Speaker 2 00:07:45 So literally a ten x increase to advertise is the main reason why it's no longer an ATM. It's the main reason why a lot of startups can't spend two K and C even two K back, because in order to reach the same amount of people that we could reach in 2016, we have to spend ten x the revenue, or I should say ten x the ad spend. And so in order to recoup ten x the revenue, you either have to introduce bundles, you have to increase your price. You have to think about it more holistically from an LTV perspective. So maybe the first purchase someone makes on your let's call it an e-commerce store, right? The first purchase is 50 bucks, but you know, that person over the course of the next three years is going to spend $400 with you because they'll spend 50, and then they'll want five more shirts and they'll buy shirts for friends. You know, the LTV is 400. You know, the strategy has changed from just trying to get as high as ROI as possible on the first purchase, to what can we do to get someone in to give us a dollar right as quickly as possible for the least amount of ad spend as possible, and then really focusing on the LTV metrics, the marketing to existing customers to get them to come back and spend more.

Speaker 2 00:08:53 That's for an e-commerce example, right? For a software example for a services example. You know, it can still be a really, really, really effective channel because, you know, if you're selling an e-commerce product for 50 bucks or selling a t shirt, or you're selling a sweatshirt for 50 bucks, you know, the lifetime value of that customer is not going to be anything more than, let's call it 3 or 400 bucks over five years, ten years. But if you sell software and you sell, you know, software, that's 50 bucks a month per person or let's just say $10 a month per person, at your company and you have ten people at your company. Well, now, you know, you're making whatever that is, $50 a month times 12, right? You're making $500 in the first year. And if your software is good, that person's sticking around for years to come and that person grows. You'll add another member or another, seat on the, on the subscription. And so the LTV of software businesses, service businesses are much higher.

Speaker 2 00:09:47 Right. And that's one of the ways I grew my Facebook ad agency or my Facebook and Google ads agency was I ran my own Facebook ads. Yeah. And so I would spend 10,000 bucks a month. And if I got one client out of it from the $10,000 that I gave Facebook. If I got one client, I knew that over the course of the next nine months, my profit from that one client would be 25 grand. So I spend ten to make 25. That's a deal that any entrepreneur or any smart person would take all day. But after optimizing my landing page, after optimizing my sales calls a little bit, after optimizing our pricing a little bit, you know, I was able to spend ten grand every month on Facebook ads and closed five new clients every month. That spent a thousand make 25 grand.

Speaker 3 00:10:25 Right. Right, right.

··········

__PROMPT 1__: Edit the records starting at the line containing "genus: Agriphila" and ending at the line containing "genus: Salvelinus", changing "phylum" to "division" and leaving everything else as it is. Return only those lines.

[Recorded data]
··········

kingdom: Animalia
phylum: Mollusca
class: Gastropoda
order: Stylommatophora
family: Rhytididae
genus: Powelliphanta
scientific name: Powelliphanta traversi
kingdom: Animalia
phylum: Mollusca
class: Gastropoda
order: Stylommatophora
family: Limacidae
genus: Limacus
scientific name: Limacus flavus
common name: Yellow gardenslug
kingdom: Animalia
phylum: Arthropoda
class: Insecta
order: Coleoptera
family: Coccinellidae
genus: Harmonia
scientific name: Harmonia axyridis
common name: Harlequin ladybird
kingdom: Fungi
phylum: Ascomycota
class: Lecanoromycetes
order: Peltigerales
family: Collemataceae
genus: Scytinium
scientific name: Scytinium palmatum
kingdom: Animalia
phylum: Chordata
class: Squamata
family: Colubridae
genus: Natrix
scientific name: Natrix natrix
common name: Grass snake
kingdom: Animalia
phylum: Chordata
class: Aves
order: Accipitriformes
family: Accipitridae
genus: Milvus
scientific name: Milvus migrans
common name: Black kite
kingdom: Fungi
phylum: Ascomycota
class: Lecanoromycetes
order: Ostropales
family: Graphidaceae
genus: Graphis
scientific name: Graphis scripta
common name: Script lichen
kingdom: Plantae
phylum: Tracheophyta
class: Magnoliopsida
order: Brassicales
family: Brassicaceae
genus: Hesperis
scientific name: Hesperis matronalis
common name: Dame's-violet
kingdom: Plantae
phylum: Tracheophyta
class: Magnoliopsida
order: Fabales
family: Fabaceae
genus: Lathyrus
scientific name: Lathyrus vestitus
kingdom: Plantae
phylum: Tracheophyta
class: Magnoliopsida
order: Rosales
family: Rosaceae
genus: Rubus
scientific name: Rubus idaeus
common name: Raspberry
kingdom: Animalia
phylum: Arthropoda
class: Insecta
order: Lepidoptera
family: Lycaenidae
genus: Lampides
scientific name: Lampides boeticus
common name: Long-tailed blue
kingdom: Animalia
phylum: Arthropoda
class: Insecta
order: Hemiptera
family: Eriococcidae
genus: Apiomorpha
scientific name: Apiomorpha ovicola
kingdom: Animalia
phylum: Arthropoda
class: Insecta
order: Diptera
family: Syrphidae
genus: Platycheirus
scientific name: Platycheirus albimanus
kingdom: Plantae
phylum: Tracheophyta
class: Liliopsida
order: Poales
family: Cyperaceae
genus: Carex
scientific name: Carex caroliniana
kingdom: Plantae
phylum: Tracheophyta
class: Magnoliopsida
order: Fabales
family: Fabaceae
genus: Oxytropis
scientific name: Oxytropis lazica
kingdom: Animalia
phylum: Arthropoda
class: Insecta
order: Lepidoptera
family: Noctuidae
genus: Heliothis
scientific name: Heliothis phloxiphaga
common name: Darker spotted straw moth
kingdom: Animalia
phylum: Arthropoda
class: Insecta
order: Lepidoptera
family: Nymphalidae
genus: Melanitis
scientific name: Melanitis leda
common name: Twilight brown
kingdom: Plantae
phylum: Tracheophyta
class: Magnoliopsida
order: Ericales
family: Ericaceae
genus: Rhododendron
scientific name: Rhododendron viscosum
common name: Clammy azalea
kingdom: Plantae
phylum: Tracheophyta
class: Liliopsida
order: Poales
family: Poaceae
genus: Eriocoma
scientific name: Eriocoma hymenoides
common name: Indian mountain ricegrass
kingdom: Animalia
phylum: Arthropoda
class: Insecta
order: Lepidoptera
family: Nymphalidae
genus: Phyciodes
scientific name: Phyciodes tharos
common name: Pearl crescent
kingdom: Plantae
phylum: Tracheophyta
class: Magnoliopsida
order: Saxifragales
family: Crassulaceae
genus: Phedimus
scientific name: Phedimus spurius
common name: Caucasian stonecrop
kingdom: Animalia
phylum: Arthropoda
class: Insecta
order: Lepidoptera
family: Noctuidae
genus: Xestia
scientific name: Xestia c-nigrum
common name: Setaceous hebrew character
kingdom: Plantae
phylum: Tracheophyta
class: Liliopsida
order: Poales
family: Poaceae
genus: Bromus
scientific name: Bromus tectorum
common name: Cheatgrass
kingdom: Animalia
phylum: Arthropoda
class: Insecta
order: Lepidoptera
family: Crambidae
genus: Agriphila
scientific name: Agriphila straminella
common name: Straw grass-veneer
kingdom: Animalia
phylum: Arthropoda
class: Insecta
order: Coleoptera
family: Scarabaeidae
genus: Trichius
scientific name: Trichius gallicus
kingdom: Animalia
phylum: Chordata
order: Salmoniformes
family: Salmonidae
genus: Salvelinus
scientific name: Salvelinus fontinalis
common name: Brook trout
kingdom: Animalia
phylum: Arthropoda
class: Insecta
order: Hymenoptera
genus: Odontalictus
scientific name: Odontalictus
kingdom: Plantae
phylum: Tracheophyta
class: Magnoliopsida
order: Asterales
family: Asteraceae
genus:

··········

__PROMPT 2__: Translate this sentence from the transcript about ad spending into Spanish: "That's a deal that any entrepreneur or any smart person would take all day."

__FINISHED ANSWER 1__:
genus: Agriphila
scientific name: Agriphila straminella
common name: Straw grass-veneer
kingdom: Animalia
division: Arthropoda
class: Insecta
order: Coleoptera
family: Scarabaeidae
genus: Trichius
scientific name: Trichius gallicus
kingdom: Animalia
division: Chordata
order: Salmoniformes
family: Salmonidae
genus: Salvelinus

__FINISHED ANSWER 2__: Ese es un trato que cualquier emprendedor o cualquier persona inteligente aceptaría todo el día.